Title: Longevity Has Its Place: portrait of MLK
Material: oil and collage on canvas
Size: 30×20
Year: 2013-2019 SOLD
“Human salvation lies in the hands of the creatively maladjusted.” — Martin Luther King
The subject himself inspired much of what I think and feel and do, and this painting is a subset of that. Martin Luther King, Jr. stands on the balcony of the Lorraine Motel in Memphis at the time and place of his violent death, as he proudly displays the Nobel Peace Prize that he earned for his brave and diligent work for civil rights. See how we are? Can you see a pattern?

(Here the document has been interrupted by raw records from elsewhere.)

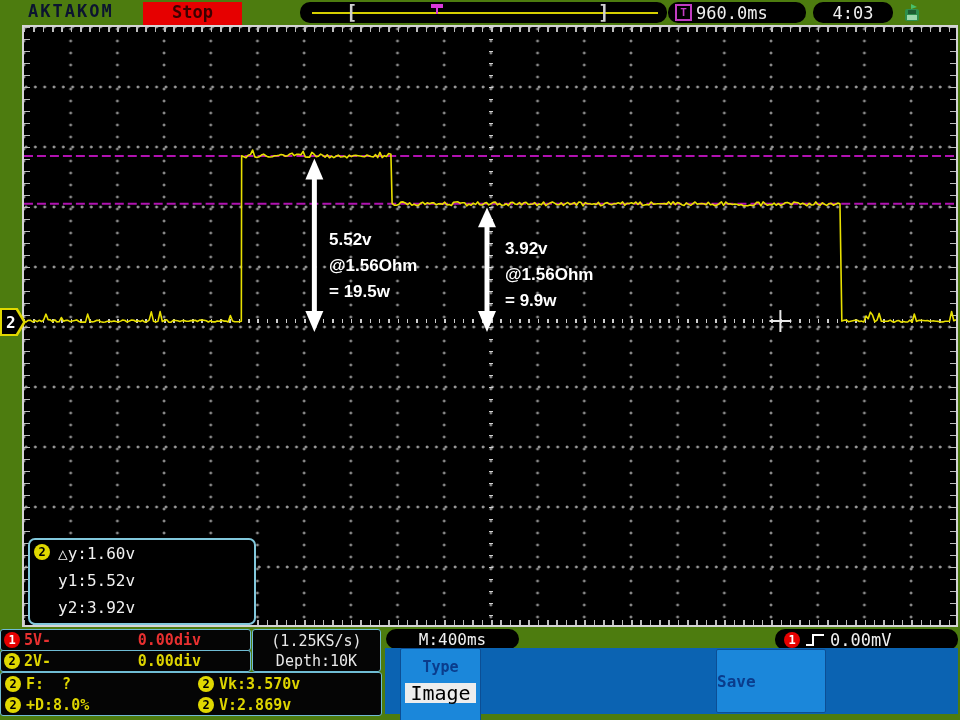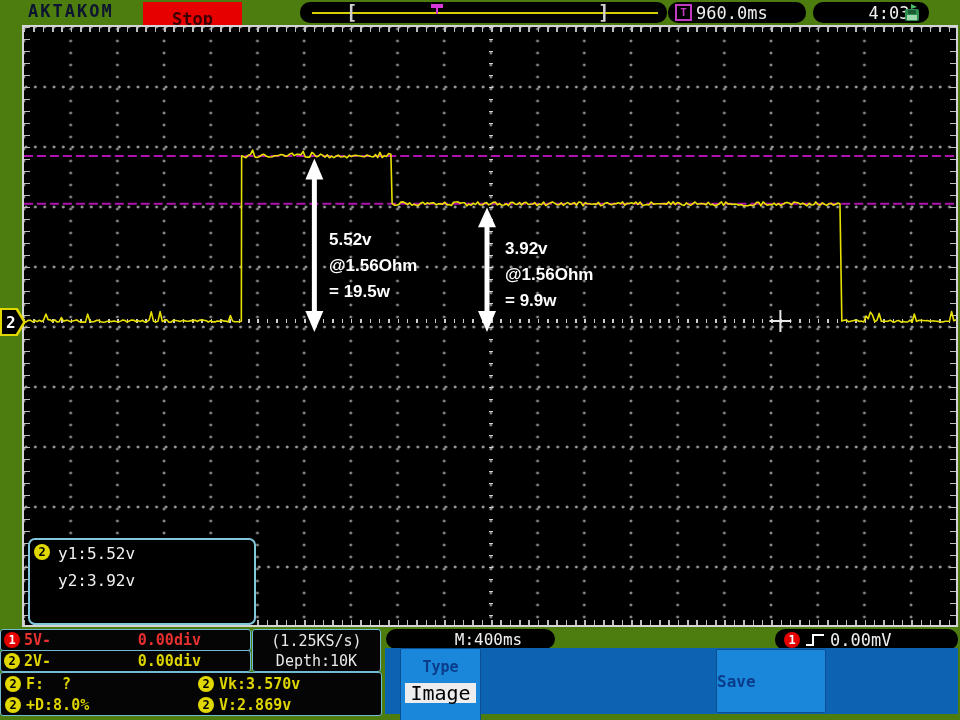--- a/index.html
+++ b/index.html
@@ -3,30 +3,30 @@
 <meta charset="utf-8">
 <style>
   html,body{margin:0;padding:0;background:#333;}
   #scope{position:relative;width:960px;height:720px;background:#4d7c0f;overflow:hidden;
          font-family:"DejaVu Sans Mono", monospace;}
   .abs{position:absolute;}
 
   
   .brand{left:28px;top:1px;font-size:17px;font-weight:bold;letter-spacing:2px;color:#0c1430;}
   .stop-pill{left:143px;top:2px;width:99px;height:33px;border-radius:0;background:#e60000;
-             display:flex;align-items:center;justify-content:center;}
+             display:flex;align-items:flex-start;justify-content:center;}
   .stop-pill span{color:#3c0000;font-weight:bold;font-size:17px;}
   .trig-bar{left:300px;top:2px;width:367px;height:21px;border-radius:10px;background:#000;}
   .trig-line{left:12px;top:10px;width:346px;height:2px;background:#d6cf00;}
   .bracket{top:-1px;color:#d0d0d0;font-size:19px;font-weight:bold;}
   .lb{left:46px;} .rb{left:298px;}
   .tmark{left:131px;top:2px;width:12px;height:10px;}
   .tmark::before{content:"";position:absolute;left:0;top:0;width:12px;height:4px;background:#d838d8;}
   .tmark::after{content:"";position:absolute;left:5px;top:4px;width:2px;height:6px;background:#d838d8;}
-  .pill{background:#000;border-radius:10px;display:flex;align-items:center;color:#f0f0f0;padding-left:36px;}
+  .pill{background:#000;border-radius:10px;display:flex;align-items:center;color:#f0f0f0;}
   .t-pill{left:668px;top:2px;width:138px;height:21px;padding-left:7px;gap:4px;box-sizing:border-box;}
   .t-icon{width:13px;height:13px;border:2px solid #c23cc2;color:#c23cc2;font-size:11px;font-weight:bold;
           line-height:13px;text-align:center;flex:none;}
   .pill-text{font-size:17px;}
   .clock-pill{left:813px;top:2px;width:80px;height:21px;justify-content:center;}
 
   
   .plot{left:22px;top:25px;width:936px;height:602px;background:#000;border:2px solid #d4d4d4;
         box-sizing:border-box;
         background-image:
@@ -165,20 +165,21 @@
   </div>
 
   <div class="abs ch-marker">
     <div class="inner">
         <span>2</span>
       </div>
   </div>
 
   <div class="abs cursor-box">
     <span class="badge yellow">2</span>
+    <div class="row">△y:1.60v</div>
     <div class="row">y1:5.52v</div>
     <div class="row">y2:3.92v</div>
   </div>
 
   <div class="abs ch-box ch1">
     <span class="badge red">1</span>
     <span>5V-</span>
     <span class="pos">0.00div</span>
   </div>
   <div class="abs ch-box ch2">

The painting is small and was painted in water-based oil paint, as were many of the small-space works I did when I was in Hong Kong, but it was never shown. I felt the painting deserved better craft so 7 years later I over-painted most of it and added the collage in the windows.
The use of collage is a 1960s thing, when magazine photographers were always on the scene and the media was supplying not only the relevant themes but also the means for discussing them. I have always been a builder of collages, the real gas being the novel combinations of mass-produced imagery to say something more or different. It doesn’t hurt that I have a soft spot for surrealism.
I credit the African-American artist Romare Beardon with inspiring me to mix paint and paper in this composition, which is nothing new in art, but it did indicate Beardon’s early pop sensibilities and feelings of social responsibility, from his early days as a participant in the Harlem Renaissance, through the Depression, the War years, the Jim Crow ‘50s, all the way through the Civil Rights years of the 1960s. He was present.
Injustice anywhere is injustice everywhere.